Prison Reform Now!


Date published: Sun, 18 December 22

In New York, a statewide advocate is calling for reform after a State Inspector General report found that Black and Hispanic individuals are more likely to face disciplinary action than others incarcerated.

The Inspector General report found that there are vastly disproportionate discipline citations for Black and brown prisoners when compared to the white population. Black and Hispanic incarcerated individuals are 38% and 29% more likely to be issued a misbehavior report. 
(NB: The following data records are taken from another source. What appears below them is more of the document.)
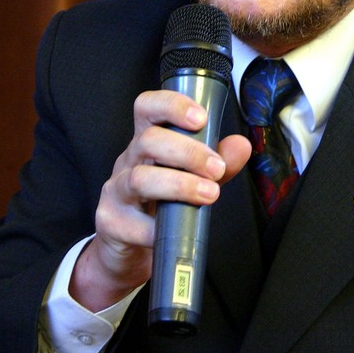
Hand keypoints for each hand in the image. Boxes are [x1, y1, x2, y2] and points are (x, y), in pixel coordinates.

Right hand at [69, 89, 250, 311]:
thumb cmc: (163, 203)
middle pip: (148, 140)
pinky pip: (132, 224)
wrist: (130, 247)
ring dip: (179, 185)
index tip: (201, 118)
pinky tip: (176, 229)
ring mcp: (116, 191)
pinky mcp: (111, 223)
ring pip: (140, 179)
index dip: (172, 105)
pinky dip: (157, 227)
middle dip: (188, 152)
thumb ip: (219, 161)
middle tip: (216, 168)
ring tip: (208, 194)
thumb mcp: (195, 177)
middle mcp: (129, 160)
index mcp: (148, 141)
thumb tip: (241, 145)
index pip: (147, 107)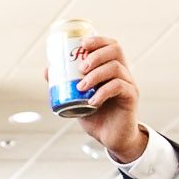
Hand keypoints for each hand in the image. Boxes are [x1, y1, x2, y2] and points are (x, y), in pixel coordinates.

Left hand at [70, 34, 147, 163]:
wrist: (111, 138)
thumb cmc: (97, 117)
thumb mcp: (77, 99)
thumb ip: (66, 85)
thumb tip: (48, 70)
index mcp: (111, 69)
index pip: (110, 45)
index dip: (98, 40)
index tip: (82, 43)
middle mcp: (123, 72)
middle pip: (115, 50)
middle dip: (96, 55)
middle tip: (80, 68)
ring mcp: (128, 84)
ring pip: (116, 68)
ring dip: (96, 75)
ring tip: (81, 87)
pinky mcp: (131, 97)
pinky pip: (119, 87)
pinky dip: (103, 92)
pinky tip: (92, 101)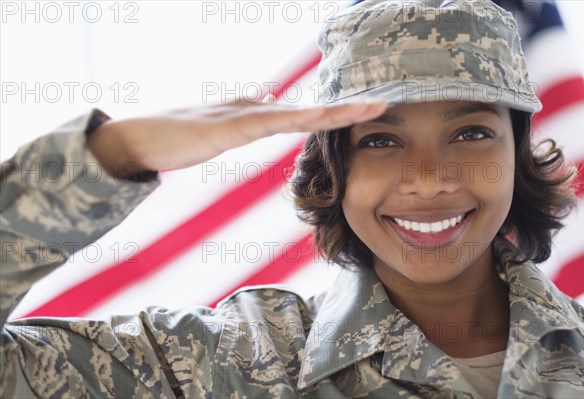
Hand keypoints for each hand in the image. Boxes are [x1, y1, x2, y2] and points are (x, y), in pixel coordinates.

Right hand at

Racism is an integral pillar to the prison system. The proportion of people of color who are incarcerated in the US compared with the general population is stark. The US itself incarcerates almost 2 million individuals which is more than any other country in the world. Black and Hispanic individuals are incarcerated at rates five and three times higher than white residents. One in every 81 Black adults in the US is in prison. Black individuals make up 13% of the population, but account for 42% of those sentenced to death. Children are affected as well – many states continue to sentence juveniles to life imprisonment without parole. This practice impacts children of color more. In March of 2022, 93% of chidren who receive life imprisonment without parole are Black in Louisiana, 90% are Black in Michigon, and 89% are Black in Mississippi. The median term for resetencing is 28 years for white youth but 40 years for Black youth. These disparities in incarceration create the groundwork for barriers to participation in American society. Being imprisoned can prevent individuals from voting, employment, and getting access to housing. Societal consequences to this high Black incarceration rate is heavily apparent: high levels of imprisonment bring crime, poverty, and neighborhood deterioration through decreased political power.
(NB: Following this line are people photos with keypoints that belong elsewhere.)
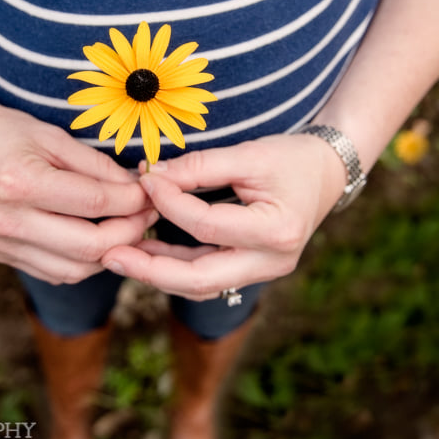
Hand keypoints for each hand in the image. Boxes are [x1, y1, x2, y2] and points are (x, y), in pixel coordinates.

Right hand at [0, 93, 155, 284]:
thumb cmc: (4, 131)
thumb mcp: (53, 136)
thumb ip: (98, 166)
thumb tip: (139, 190)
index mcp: (19, 183)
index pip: (96, 202)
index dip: (134, 200)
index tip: (152, 191)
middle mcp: (7, 221)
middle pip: (90, 246)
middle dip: (131, 231)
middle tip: (149, 213)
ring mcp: (2, 244)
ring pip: (76, 269)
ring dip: (111, 253)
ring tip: (129, 227)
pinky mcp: (2, 255)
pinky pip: (57, 272)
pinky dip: (85, 261)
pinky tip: (99, 238)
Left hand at [100, 134, 347, 299]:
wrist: (328, 174)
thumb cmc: (292, 159)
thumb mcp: (249, 154)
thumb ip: (199, 166)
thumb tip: (151, 176)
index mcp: (277, 230)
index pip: (206, 225)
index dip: (168, 203)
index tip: (143, 181)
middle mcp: (273, 261)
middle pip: (201, 278)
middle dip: (150, 270)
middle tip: (110, 254)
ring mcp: (264, 271)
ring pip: (200, 284)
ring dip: (158, 272)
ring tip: (118, 256)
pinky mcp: (252, 270)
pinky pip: (207, 275)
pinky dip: (175, 266)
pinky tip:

The disparities in the US prison system are built in this way for a reason. A shadow report by ACLU and The Sentencing Project presented to the UN says the following, “ For instance, it is now clear that the so-called “War on Drugs” which greatly accelerated America’s mass incarceration build-up starting in the 1970’s was initiated as a deliberate effort by President Richard Nixon and his administration to disrupt, vilify and oppress communities of color for political gain and control, rather than a legal initiative primarily concerned about improving public safety.”

To address these disparities, it’s necessary for the US to acknowledge that reform is necessary for human rights to be upheld. In every step of the prison system, from arrest to sentencing, there are racial disparities that affect Black individuals and other people of color disproportionately.